The room was small, overcrowded with a variety of things which clearly could be found no other home, and it smelled of tar and paint. There was a little furniture: a desk, covered with boat equipment, two chairs, one with a small winch on it, and an old and battered bookcase filled with tattered-looking books. Anson picked up the winch and cleared a space for it on the desk.
‘Senor,’ said Alvarez, once seated, ‘as you know I an? investigating the deaths of Senor Freeman and Señorita Cannon. I have before asked you questions and now I have some more to ask.’
‘Go ahead. I can’t stop you wasting your time.’
‘Have you visited Cala San Pedro inside the last year?’
‘I don’t even know where it is.’
‘On the Peninsula, in Rosas Bay.’
‘I haven’t been off the island in eighteen months.’
‘Have you ever known a man called either Charles Brent or Peter Shore?’
‘No. And what can any of this have to do with the deaths?’
‘It has much to do with the señorita’s wealth.
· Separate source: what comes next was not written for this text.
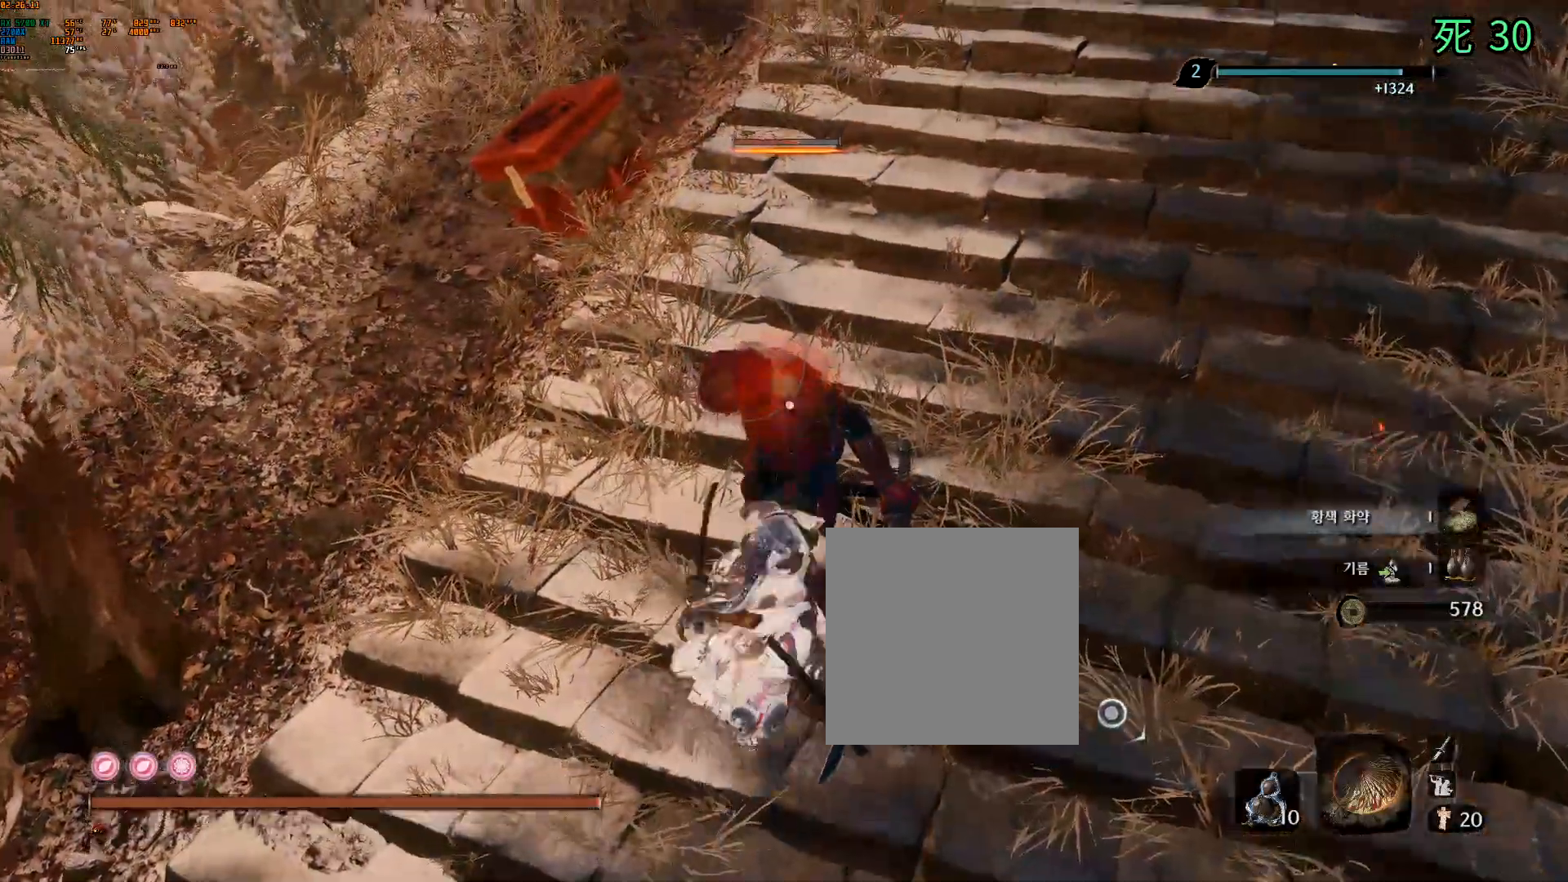
{"dt_ms": 500, "buttons": [], "left_stick": "center", "events": []}
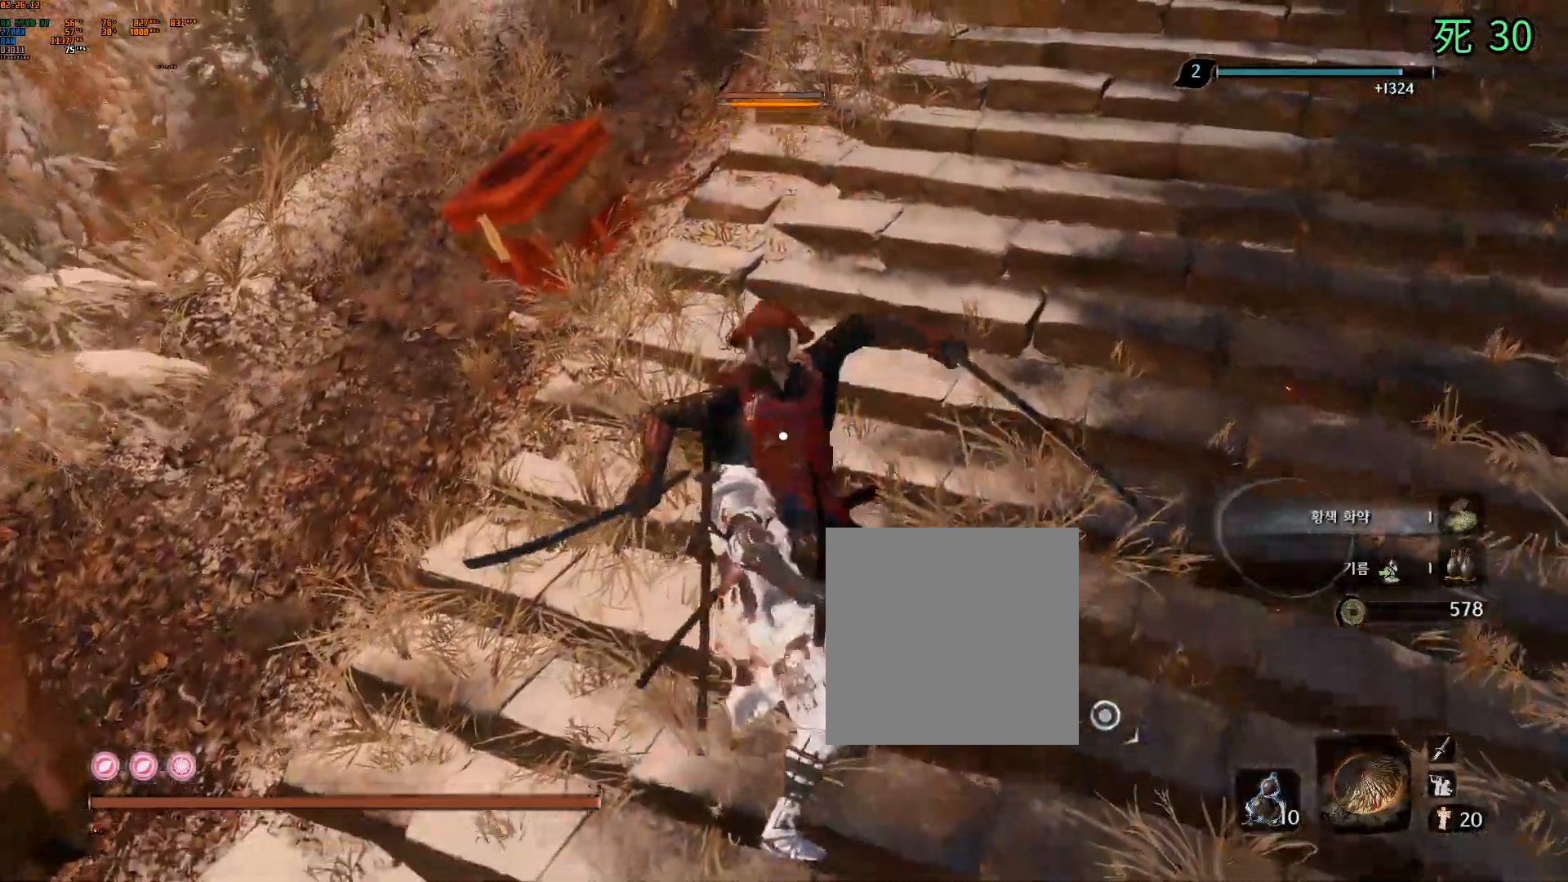
{"dt_ms": 1000, "buttons": [], "left_stick": "center"}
Because Señor Brent died and then Señor Freeman, Señorita Cannon became possessed of a great deal of money. Now she has died and in her will she names Señorita Durrel. Did you know Señorita Cannon was very wealthy?’
‘I’ve told you before - she obviously wasn’t starving or she wouldn’t have talked about lending me a million and a half, but more than that I’ve no idea.’
‘Then it will surprise you for me to say she has wealth of more than twenty-five million pesetas?’
Anson stared at him, his expression one of wide amazement. ‘Twenty-five million? Come off it! Someone’s taking you for a sucker.’
‘Let me assure you, she has more than that: how much more I do not yet know.’
‘But twenty-five million . . . Carrie’s going to have that much . . .’ He suddenly swore.
‘You seem worried, señor?’
‘Of course I bloody am. If it had been going to be three or four million, that was great. But twenty-five million . . .’
‘It becomes a very handsome dowry.’
‘Not for me, it doesn’t. You can guess what I’m worth. I’ve my hands and brains and a few years’ experience of kicking around the world and being kicked by it. So if I meet a girl with nothing, we’re level-pegging. If she’s got a bit, that’s fine, because it makes some things easier. But if she’s got a fortune . . . I’m no gigolo.’
‘A very proper sentiment,‘said Alvarez, jealously knowing that implied in Anson’s words had been a declaration of his love for Caroline.
‘Sneer your head off.’
‘Señor, I was not sneering. A man must be independent when he marries in order for his wife to respect him and a wife must respect or she becomes too sharp.’ If Anson had wanted to play the scene in the way most complimentary to himself, thought Alvarez, this was surely how he would have played it - building up the picture of the fiercely independent suitor who positively resented the news that the woman he loved was rich. ‘Señor, perhaps I can help you to feel less disturbed in this matter!’
‘What d’you mean?’
‘Although Señorita Cannon’s estate will be possessed of more than twenty-five million, it is probably not hers so that it will be lost.’
‘But you’ve just said . . .’
‘It is money which was stolen in England and therefore must soon be returned.’
‘You reckon she’d have anything to do with stolen money? You’re round the twist.’
‘It was like this. She was in love with Señor Freeman when they worked together in England and so Señor Freeman could persuade her to rob their firm. They stole almost a quarter of a million pounds. But as it is stolen money, it cannot remain. So Señorita Durrell will not be rich.’ He watched, searching Anson’s expression for the slightest hint of anger or despair, but saw only a puzzlement which appeared to be quite genuine. ‘Señor, I will ask you again about all that happened when you visited Señorita Cannon on the day she died.’